On April 3, shortly after the release of Gemini 2.5 Pro, Google senior director and Gemini product lead Tulsi Doshi said TechCrunch The reason for the lack of a safety report was that the model was an “experimental” version, adding that it had already passed safety tests. She said the goal of these experimental rollouts is to release the model in limited quantities, gather user feedback and improve it before going into production, after which the company will publish a model card detailing the safety tests already completed. However, a few days earlier, Google extended this model to all of its hundreds of millions free users saying, “We want to get our smartest model into the hands of more people as quickly as possible.” mail on X.
The open letter states that “labeling a public model as 'experimental' does not relieve Google of its security obligations” and calls on Google to establish a more robust definition of deployment. “Companies have a major public responsibility for testing new technologies and not involving the public in experiments,” says the Bishop of Oxford, Stephen Croft, who signed the letter. “Imagine a car manufacturer producing a car saying, 'We want the public to experiment and [give] feedback when they have an accident or hit pedestrians or when the brakes don’t work,” he adds.
Croft questions restrictions on safety reporting at the time of publication, reducing the issue to a question of priorities: “What part [Google’s] huge investments in AI go towards public safety and confidence, but how much goes towards massive computing power?”
Of course, Google isn't the only industry giant that seems to be flouting security responsibilities. Elon Musk xAI has not yet published a security report on Grok 4, an artificial intelligence model released in July. Unlike GPT-5 and other recent launches, OpenAI's February release of its Deep Research tool did not have a security report submitted on the same day. The company says it conducted “extensive security testing” but did not release the report until 22 days later.

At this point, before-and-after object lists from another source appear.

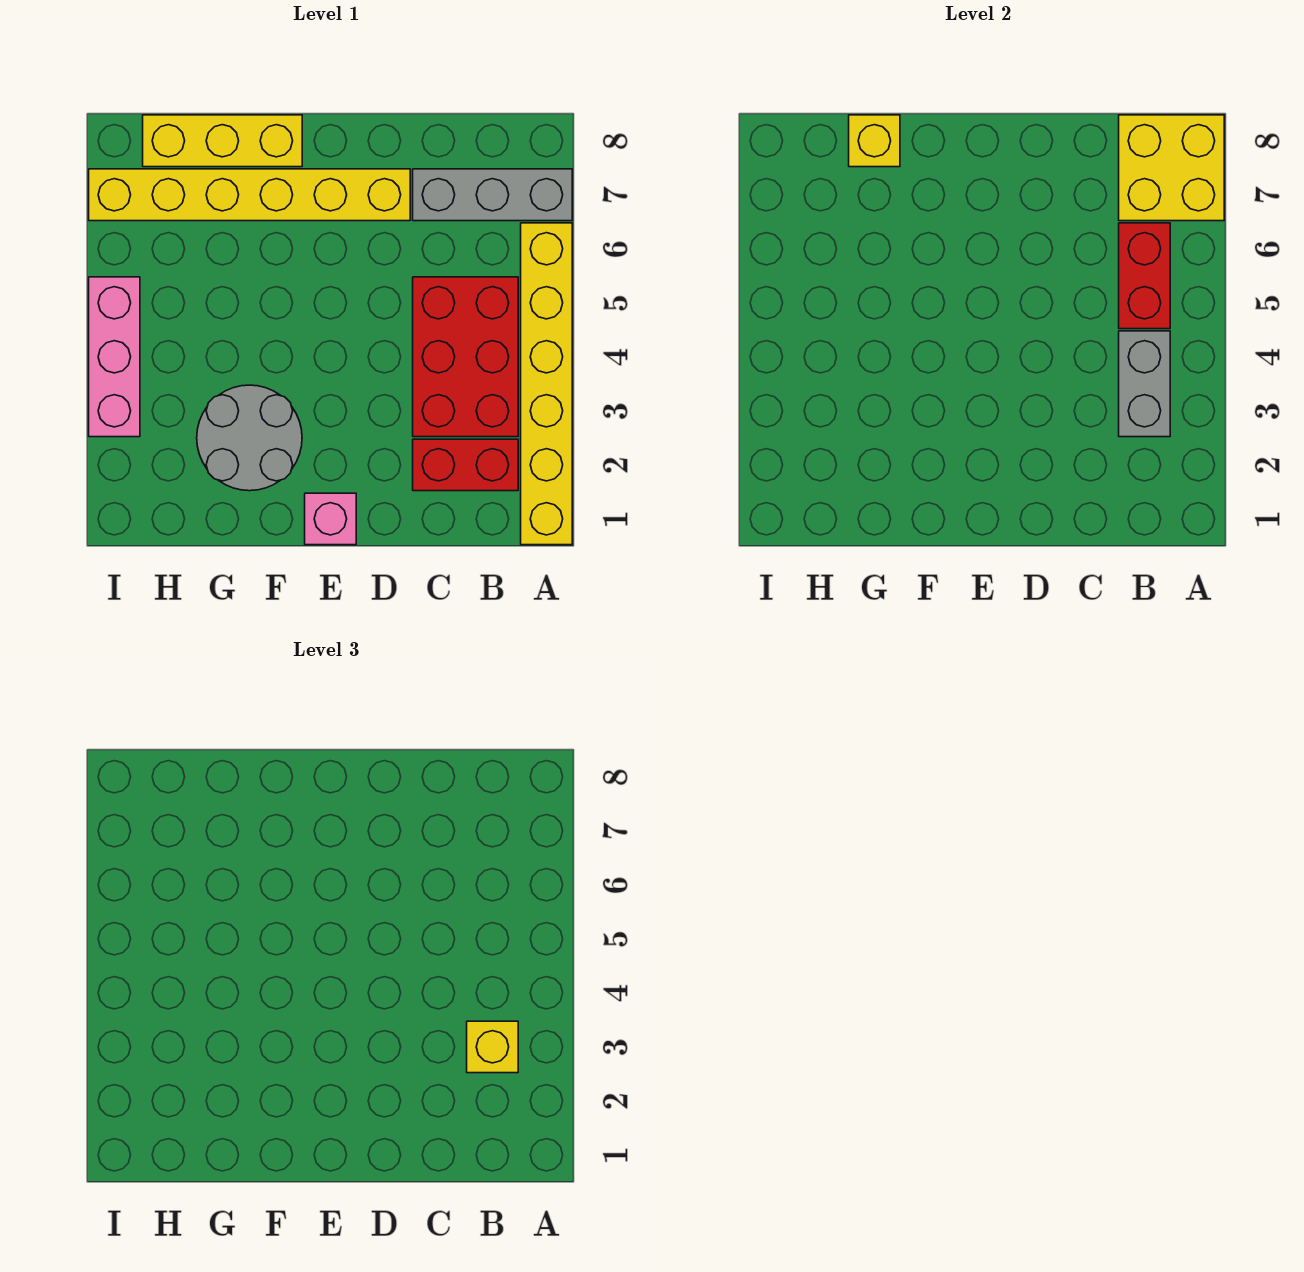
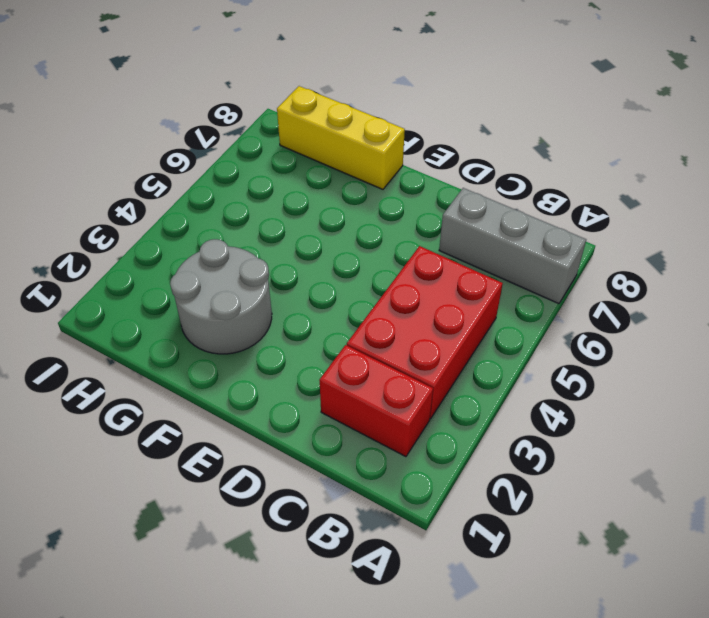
none -> yellow 1x6 brick [521,223,572,545]
none -> yellow 1x6 brick [89,169,410,221]
none -> pink 1x1 brick [305,493,356,545]

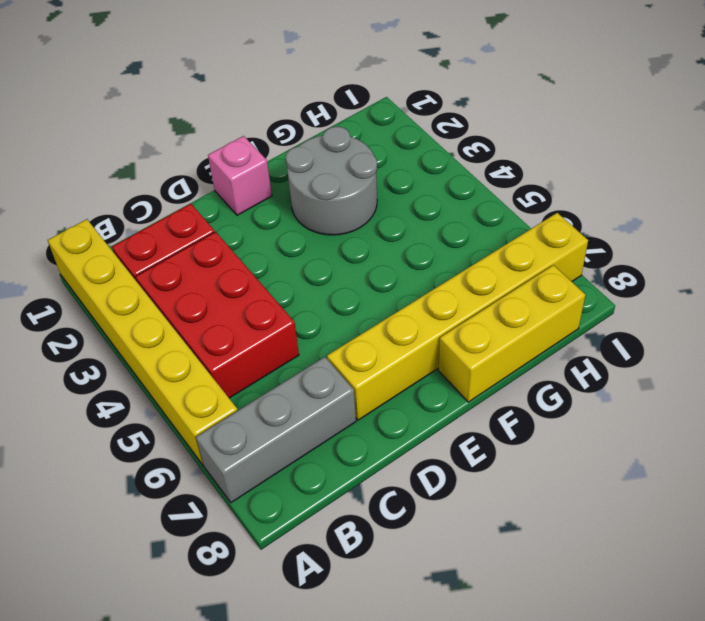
none -> pink 1x3 brick [89,277,140,437]
none -> yellow 2x2 brick [1119,115,1224,221]
none -> grey 1x2 brick [1119,331,1170,437]

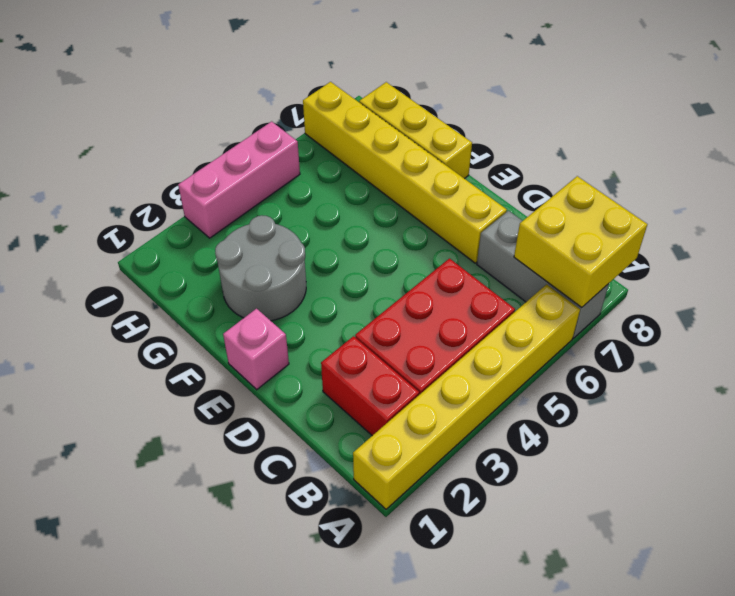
none -> grey 1x2 brick [1119,331,1170,437]
none -> red 1x2 brick [1119,223,1170,329]
none -> yellow 1x1 brick [849,115,900,167]

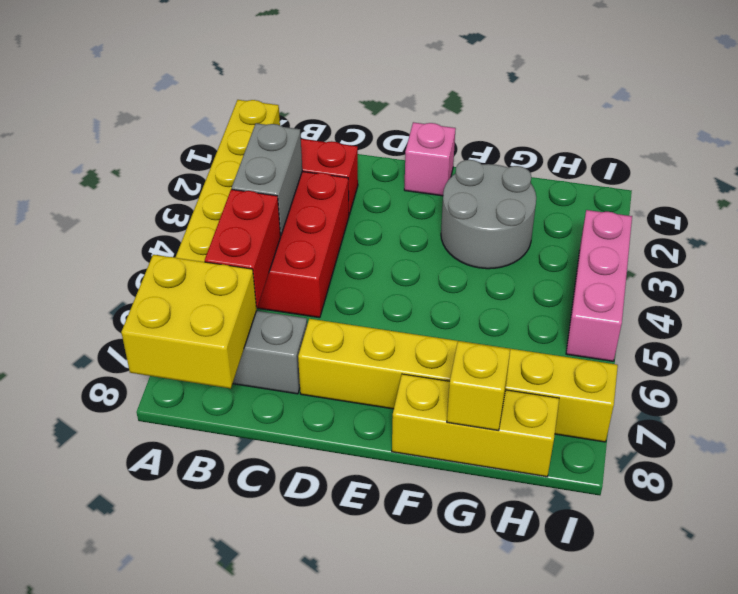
none -> yellow 1x1 brick [467,1021,518,1073]

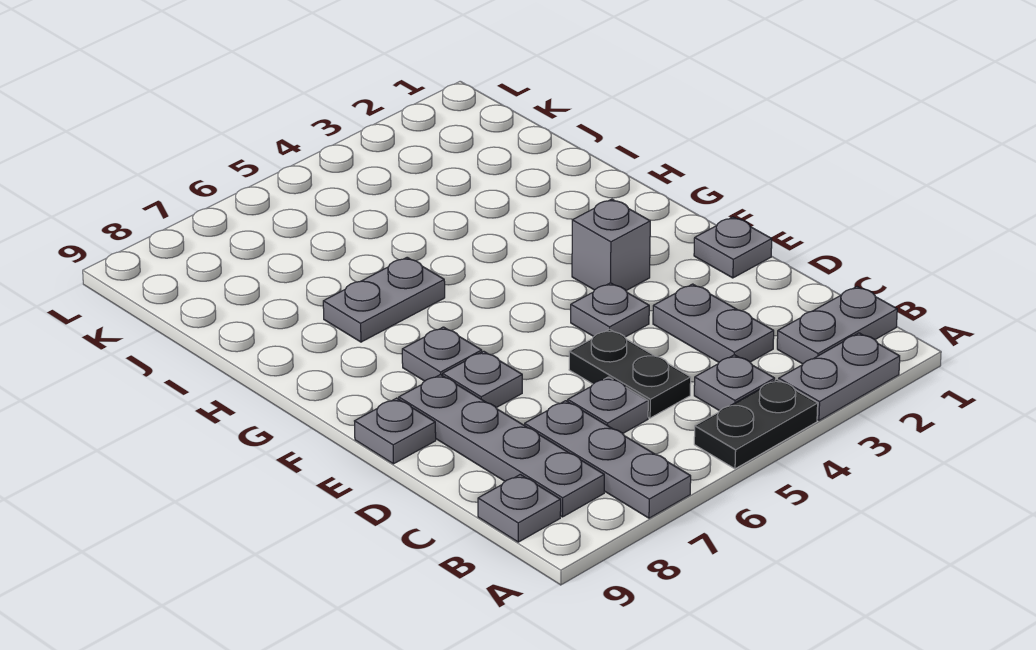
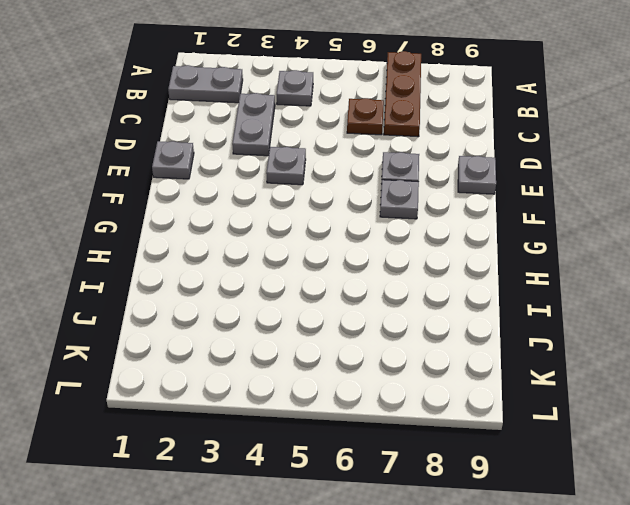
brown 1x3 plate [384,51,421,137] -> grey 1x3 plate [525,401,691,518]
brown 1x1 plate [347,98,384,135] -> grey 1x1 plate [568,377,648,433]
none -> grey 1x2 plate [779,333,900,420]
none -> black 1x2 plate [694,379,818,469]
none -> grey 1x4 plate [399,375,604,517]

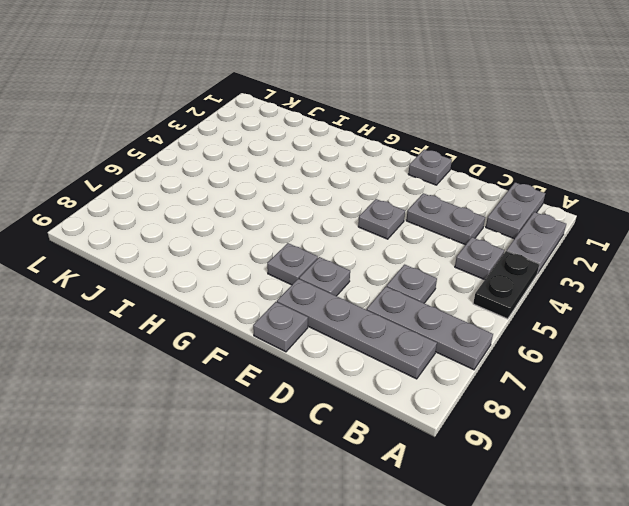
none -> grey 1x1 plate [478,474,561,542]
none -> black 1x2 plate [569,329,691,418]
none -> grey 1x1 brick [572,199,650,291]

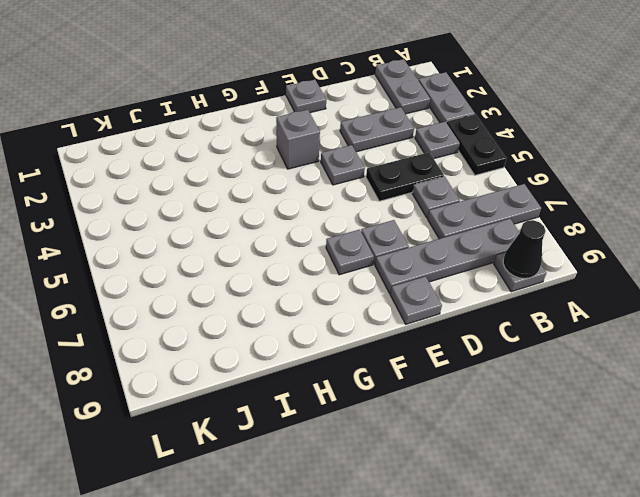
black 1x1 cone [503,220,546,278] -> none
none -> grey 1x2 plate [323,257,445,342]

Joseph Miller, director of PauseAI UK, says the organization is concerned about other cases of apparent abuse and that the focus on Google was driven by its proximity. DeepMind, the artificial intelligence lab acquired by Google in 2014, remains headquartered in London. The current UK Secretary of State for Science, Innovation and Technology, Peter Kylesaid during the 2024 election campaign that he “demandLeading AI companies have shared security tests, but in February it was reported that the UK's plans to regulate AI were shelved as it sought to better align with the Trump administration's hands-off approach. Miller says it's time to replace company promises with “real regulation,” adding that “voluntary commitments just don't work.”